What you need to do »
Find every line in the entries that holds the string "server" and report it.

Source texts of formatted documents:
*** Begin section ***

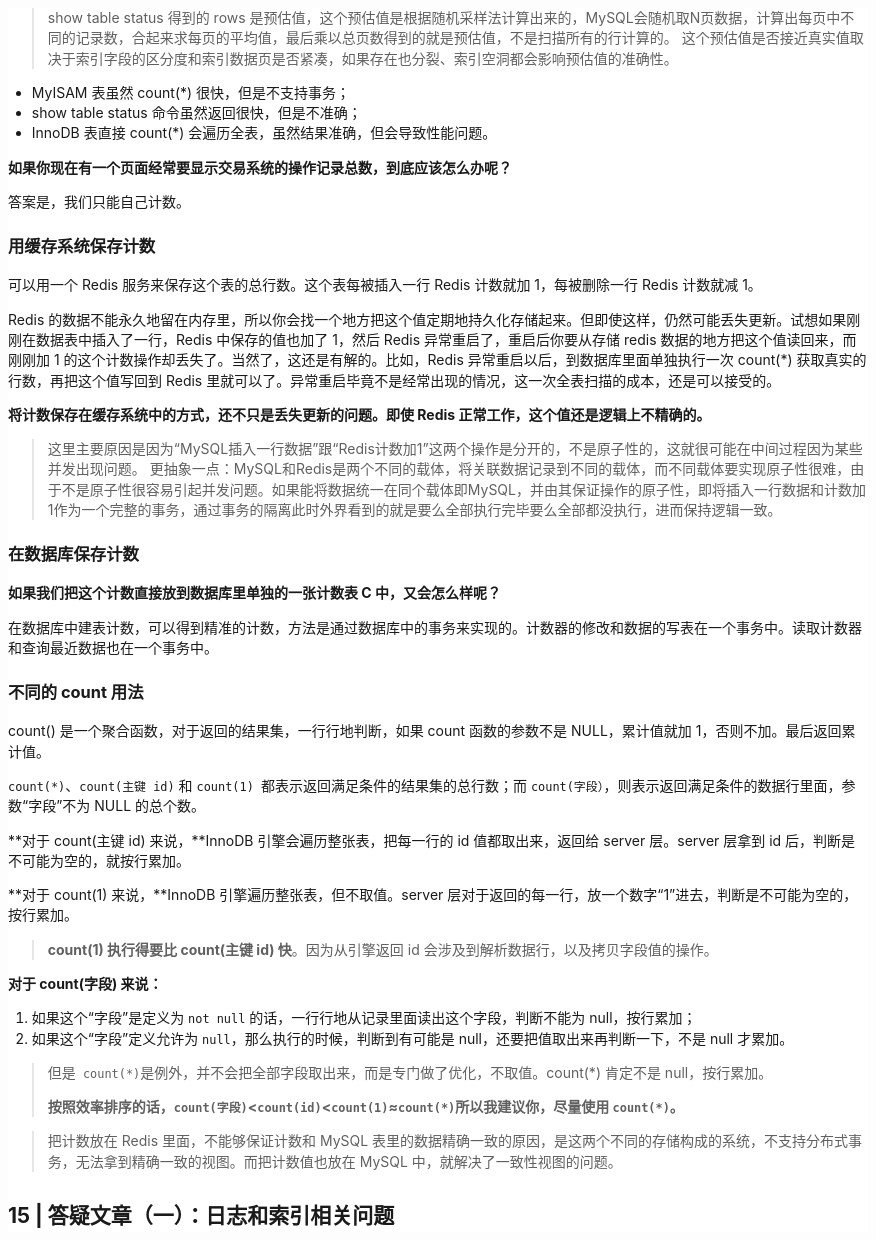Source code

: > show table status 得到的 rows 是预估值，这个预估值是根据随机采样法计算出来的，MySQL会随机取N页数据，计算出每页中不同的记录数，合起来求每页的平均值，最后乘以总页数得到的就是预估值，不是扫描所有的行计算的。 这个预估值是否接近真实值取决于索引字段的区分度和索引数据页是否紧凑，如果存在也分裂、索引空洞都会影响预估值的准确性。

* MyISAM 表虽然 count(*) 很快，但是不支持事务；
* show table status 命令虽然返回很快，但是不准确；
* InnoDB 表直接 count(*) 会遍历全表，虽然结果准确，但会导致性能问题。

**如果你现在有一个页面经常要显示交易系统的操作记录总数，到底应该怎么办呢？**

答案是，我们只能自己计数。

### 用缓存系统保存计数

可以用一个 Redis 服务来保存这个表的总行数。这个表每被插入一行 Redis 计数就加 1，每被删除一行 Redis 计数就减 1。

Redis 的数据不能永久地留在内存里，所以你会找一个地方把这个值定期地持久化存储起来。但即使这样，仍然可能丢失更新。试想如果刚刚在数据表中插入了一行，Redis 中保存的值也加了 1，然后 Redis 异常重启了，重启后你要从存储 redis 数据的地方把这个值读回来，而刚刚加 1 的这个计数操作却丢失了。当然了，这还是有解的。比如，Redis 异常重启以后，到数据库里面单独执行一次 count(*) 获取真实的行数，再把这个值写回到 Redis 里就可以了。异常重启毕竟不是经常出现的情况，这一次全表扫描的成本，还是可以接受的。

**将计数保存在缓存系统中的方式，还不只是丢失更新的问题。即使 Redis 正常工作，这个值还是逻辑上不精确的。**

> 这里主要原因是因为“MySQL插入一行数据”跟“Redis计数加1”这两个操作是分开的，不是原子性的，这就很可能在中间过程因为某些并发出现问题。 更抽象一点：MySQL和Redis是两个不同的载体，将关联数据记录到不同的载体，而不同载体要实现原子性很难，由于不是原子性很容易引起并发问题。如果能将数据统一在同个载体即MySQL，并由其保证操作的原子性，即将插入一行数据和计数加1作为一个完整的事务，通过事务的隔离此时外界看到的就是要么全部执行完毕要么全部都没执行，进而保持逻辑一致。

### 在数据库保存计数

**如果我们把这个计数直接放到数据库里单独的一张计数表 C 中，又会怎么样呢？**

在数据库中建表计数，可以得到精准的计数，方法是通过数据库中的事务来实现的。计数器的修改和数据的写表在一个事务中。读取计数器和查询最近数据也在一个事务中。

### 不同的 count 用法

count() 是一个聚合函数，对于返回的结果集，一行行地判断，如果 count 函数的参数不是 NULL，累计值就加 1，否则不加。最后返回累计值。

`count(*)`、`count(主键 id)` 和 `count(1) `都表示返回满足条件的结果集的总行数；而 `count(字段）`，则表示返回满足条件的数据行里面，参数“字段”不为 NULL 的总个数。

**对于 count(主键 id) 来说，**InnoDB 引擎会遍历整张表，把每一行的 id 值都取出来，返回给 server 层。server 层拿到 id 后，判断是不可能为空的，就按行累加。

**对于 count(1) 来说，**InnoDB 引擎遍历整张表，但不取值。server 层对于返回的每一行，放一个数字“1”进去，判断是不可能为空的，按行累加。

> **count(1) 执行得要比 count(主键 id) 快**。因为从引擎返回 id 会涉及到解析数据行，以及拷贝字段值的操作。

**对于 count(字段) 来说：**

1. 如果这个“字段”是定义为 `not null` 的话，一行行地从记录里面读出这个字段，判断不能为 null，按行累加；
2. 如果这个“字段”定义允许为 `null`，那么执行的时候，判断到有可能是 null，还要把值取出来再判断一下，不是 null 才累加。

> 但是` count(*)`是例外，并不会把全部字段取出来，而是专门做了优化，不取值。count(*) 肯定不是 null，按行累加。
>
> **按照效率排序的话，`count(字段)`<`count(id)`<`count(1)`≈`count(*)`所以我建议你，尽量使用 `count(*)`。**



> 把计数放在 Redis 里面，不能够保证计数和 MySQL 表里的数据精确一致的原因，是这两个不同的存储构成的系统，不支持分布式事务，无法拿到精确一致的视图。而把计数值也放在 MySQL 中，就解决了一致性视图的问题。

## 15 | 答疑文章（一）：日志和索引相关问题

*** End section ***

Written response »
**对于 count(主键 id) 来说，**InnoDB 引擎会遍历整张表，把每一行的 id 值都取出来，返回给 server 层。server 层拿到 id 后，判断是不可能为空的，就按行累加。
**对于 count(1) 来说，**InnoDB 引擎遍历整张表，但不取值。server 层对于返回的每一行，放一个数字“1”进去，判断是不可能为空的，按行累加。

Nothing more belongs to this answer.